3. Kate Crawford und Meredith Whittaker – Gründerinnen von AI Now, Forscherinnen bei Google und Microsoft
Kate Crawford ist der lebende Beweis dafür, dass ein Einstieg in den Fachbereich künstliche Intelligenz jederzeit möglich ist. Die heutige KI-Forscherin startete ihre Karriere in den 1990er Jahren als Teil des australischen Elektro-Musik Duos “B(if)tek”. Quasi nebenberuflich, machte Kate 2008 ihren Doktor an der Universität von Sydney und widmete sich fortan der Erforschung von Technologien und deren Einfluss auf soziale Aspekte unseres Lebens. Heute arbeitet sie u.a. als Professorin am MIT, der NYU und University of New South Wales sowie als Mitgründerin verschiedener Stiftungen. Ihr aktueller Forschungsschwerpunkt liegt auf Daten-Diskriminierung und künstlicher Intelligenz sowie algorithmischer Verantwortlichkeit.

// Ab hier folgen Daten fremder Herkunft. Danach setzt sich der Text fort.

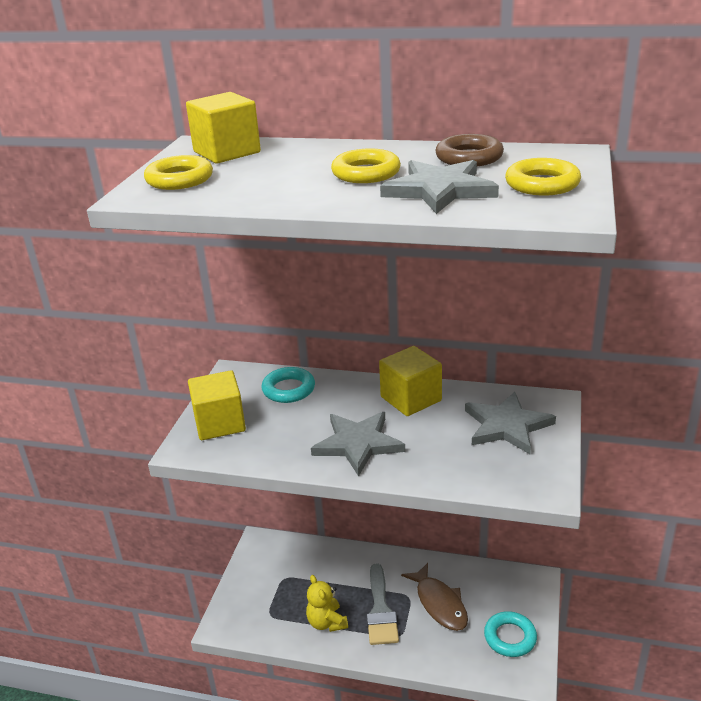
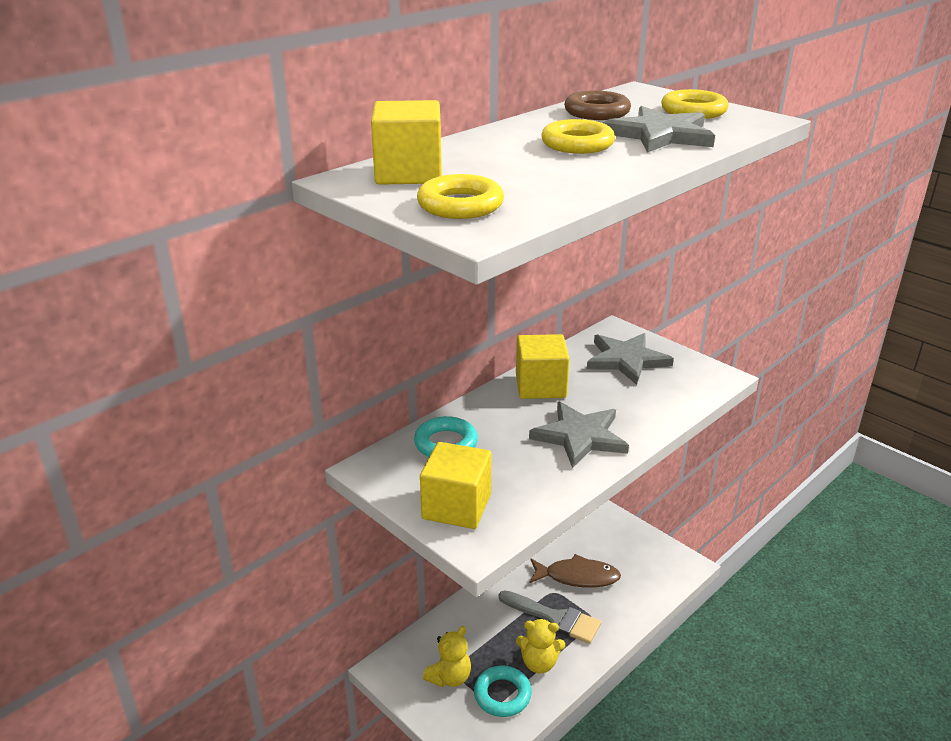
camera: 60 degrees left, 0 degrees up
turquoise ring [484,611,537,657] -> turquoise ring moved to [474,666,532,717]
none -> yellow teddy bear [423,626,471,687]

„Neue ethische Rahmenbedingungen für die KI müssen über die Eigenverantwortung hinausgehen, um mächtige Interessen der Industrie, der Regierung und des Militärs bei der Gestaltung und Anwendung von KI zur Rechenschaft zu ziehen“
AI Now Institute
Im Jahr 2016 arbeitete Kate Crawford für Microsoft Research und die New York University. Ihre Kollegin Meredith Whittaker hatte zur selben Zeit eine ähnliche Position bei Google Open Research. Die beiden Forscherinnen schlossen sich mit dem Büro für Wissenschaft und Technologie des Weißen Hauses sowie dem National Economic Council und dem Information Law Institute der NYU zusammen. Gemeinsam veranstalteten sie das “AI Now” Symposium, um die zukünftigen Auswirkungen der KI zu untersuchen. Daraus entstand 2017 das AI Now Institute, welches den Einfluss und aktuellen technologischen Status intelligenter Systeme erforscht. Derzeit konzentrieren sich die Forschungsarbeiten auf vier Schlüsselbereiche: Rechte und Freiheiten, Arbeit und Automatisierung, Befangenheit und Einbeziehung sowie Sicherheit und kritische Infrastruktur. Zahlreiche Dokumente, Vorträge und Studienergebnisse stehen frei zur Einsicht zur Verfügung.
Fazit
Es ist ermutigend und faszinierend zugleich, was aus Wissen, Willenskraft und Leidenschaft entstehen kann. Rachel, Joy, Kate und Meredith sind ohne Zweifel Vorreiterinnen auf dem Gebiet der Bekämpfung von Diskriminierung durch künstliche Intelligenz. Ihr Werk trägt bereits Früchte und inspirierte die Entstehung ähnlicher Institutionen, wie etwa die des britischen Ada Lovelace Institutes (benannt nach der Begründerin des Programmierens) im Jahr 2018. Die individuellen Geschichten der vier Expertinnen beweisen, dass KI für jeden zugänglich und verständlich sein kann und muss, um eine Veränderung zu erreichen. Wir alle können die technologische Entwicklung beeinflussen. Intelligente Systeme stecken noch in den Kinderschuhen und müssen viel lernen. Es ist an uns zu entscheiden, was das ist.